#### Excerpted passage
****

# pull start leak shield



## 30backs (Feb 23, 2009)

i have a 07 750 and ive been worried about water getting in the pull start is this something to be concerned with and if so who makes a shield are how do i?


----------



## usmctadpole (Feb 23, 2009)

when it gets it dont worry it goes no where but if you want put some rtv around it and then some on the pull cord and you will be fine


----------



## Bootlegger (Dec 18, 2008)

I seen an 06 Model Brute with an 08 pull starter cover in it...atleast that is what the guy said.....Is that really possible or was he shooting me a line of BS??? I haven't even thought about it or even looked into it...LOL!


----------



## HeadC1 (Feb 11, 2009)

I have one on my 07. To me it is something to worry about, the pull start fills with mud, wears out the seal and then your exposing your crankcase to mud and water. You can order one for an 08 from your local dealer or online at any of the oem places for cheap.

****

#### Data supplied

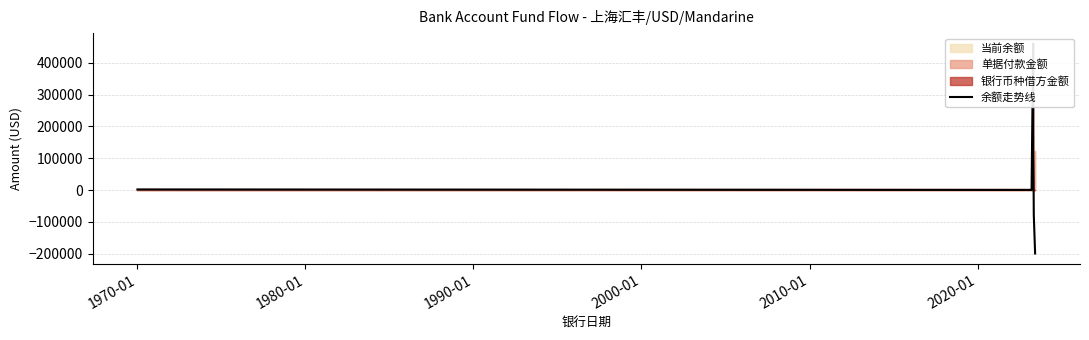

The chart shows a value of 391403.4 at 2010-01. True or false?

False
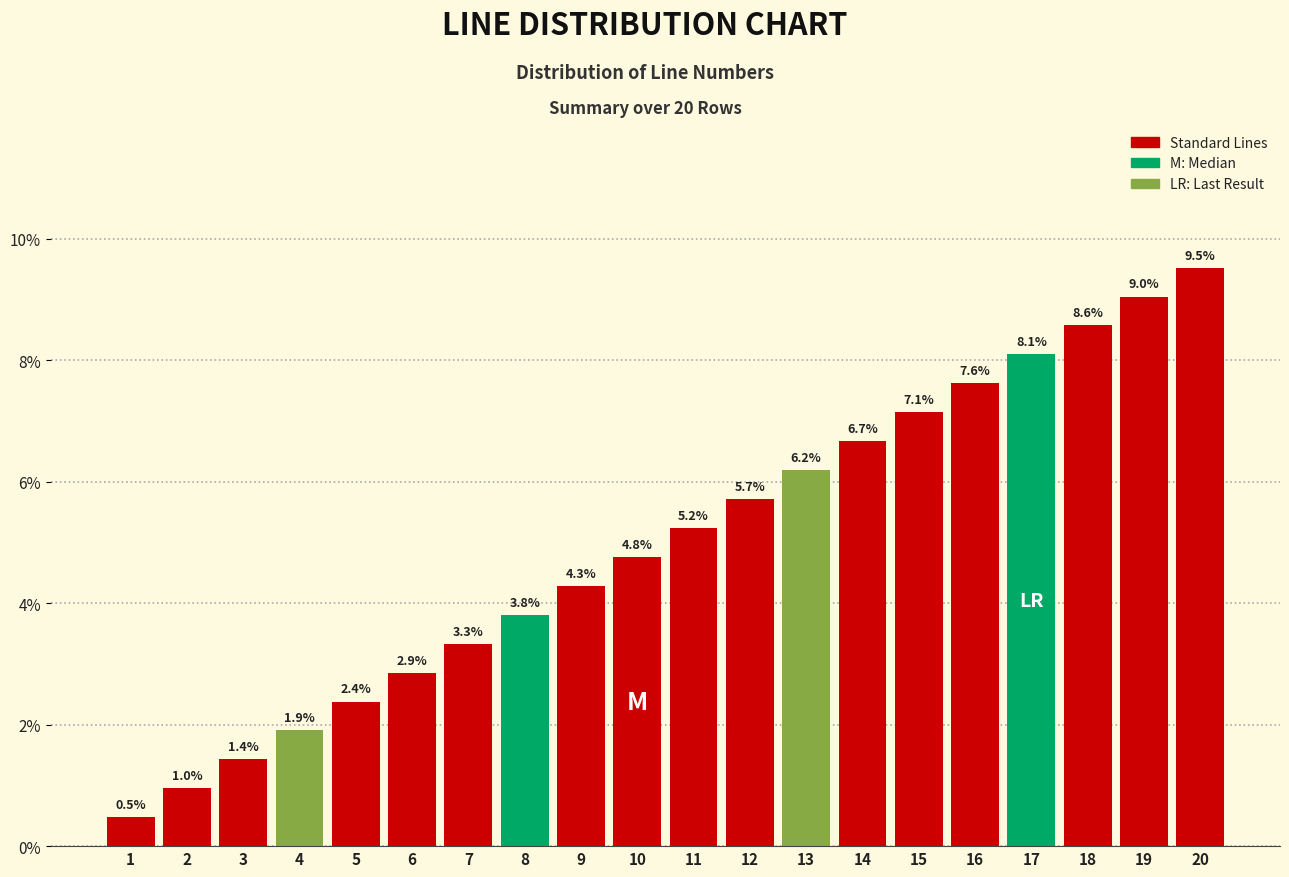

Does the chart contain any negative values?

No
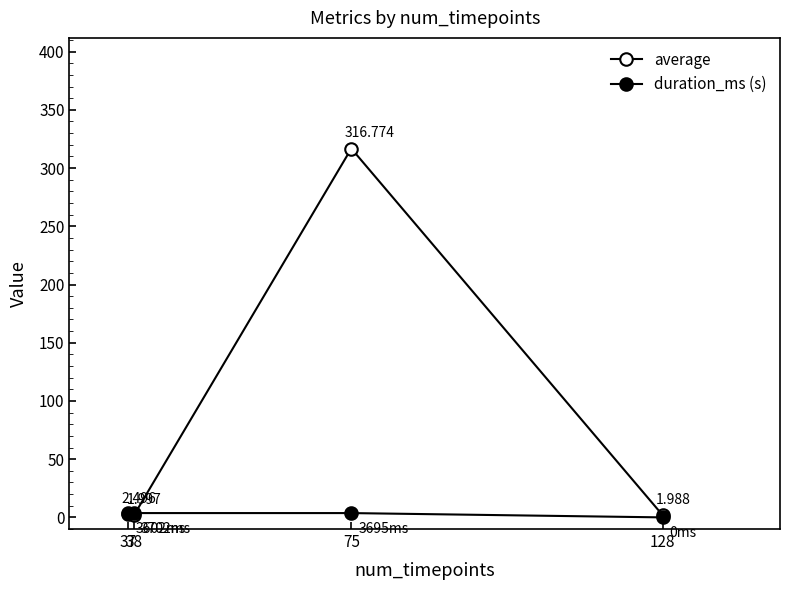

The value of duration_ms (s) at 75 is 3.7. True or false?

True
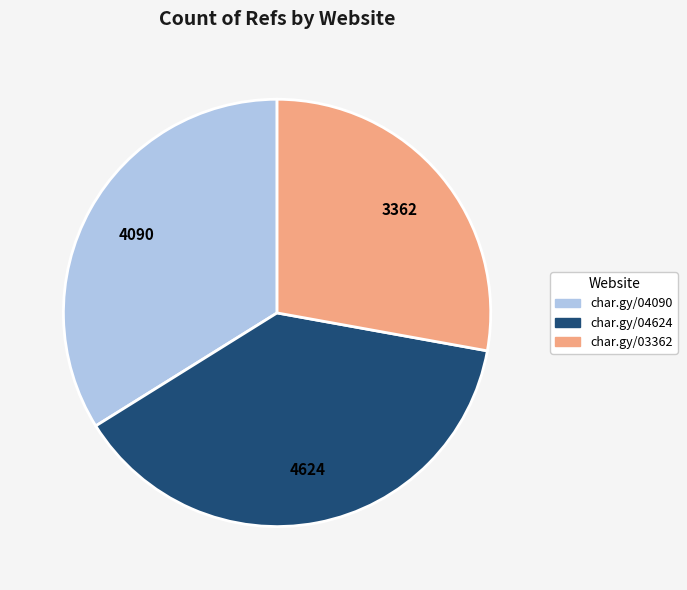

Is there a majority slice in this chart?

No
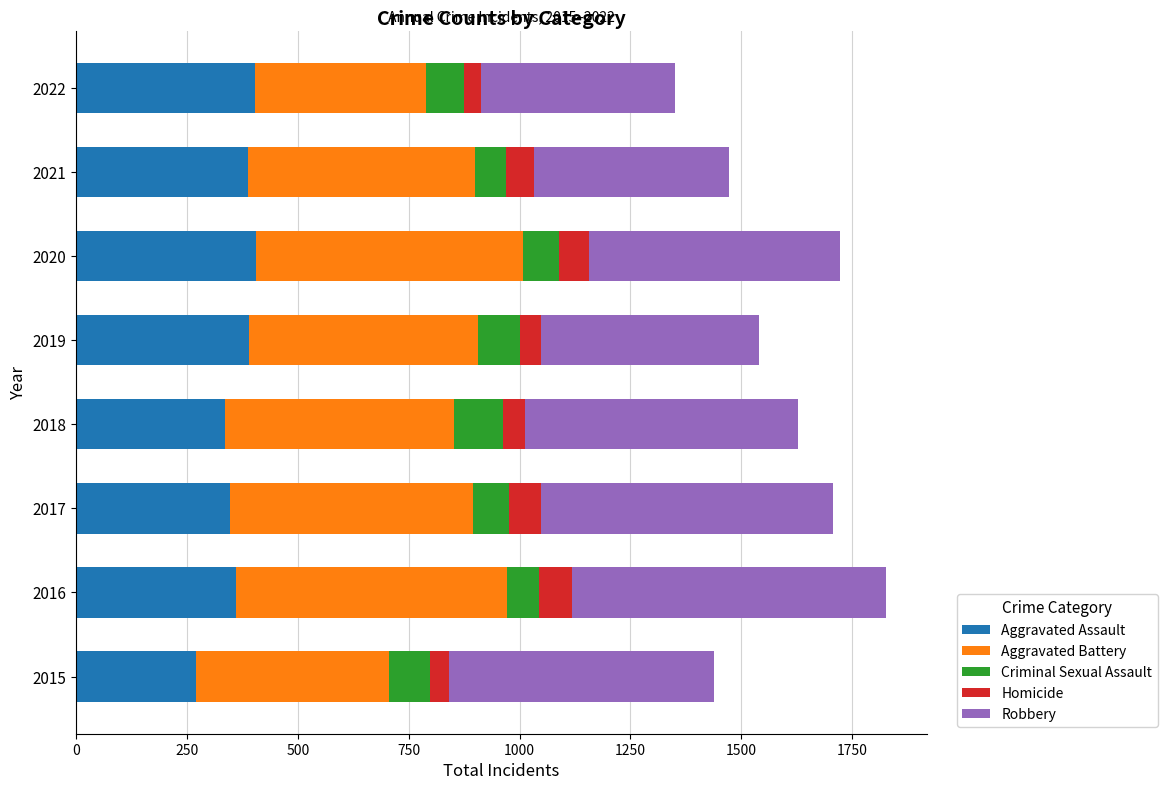

True or false: Aggravated Assault has a value of 84 at 2018.

False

****

#### Questions on the material
[1] Translate this sentence from the pull start forum thread into Spanish: "You can order one for an 08 from your local dealer or online at any of the oem places for cheap."
[2] Please duplicate the part of the pull start forum thread starting with "## 30backs (Feb" and going on through "are how do i?".

#### Numbered answers
[1] Puedes pedir uno para una 08 a tu concesionario local o por internet en cualquiera de los sitios OEM por poco dinero.

[2]
## 30backs (Feb 23, 2009)

i have a 07 750 and ive been worried about water getting in the pull start is this something to be concerned with and if so who makes a shield are how do i?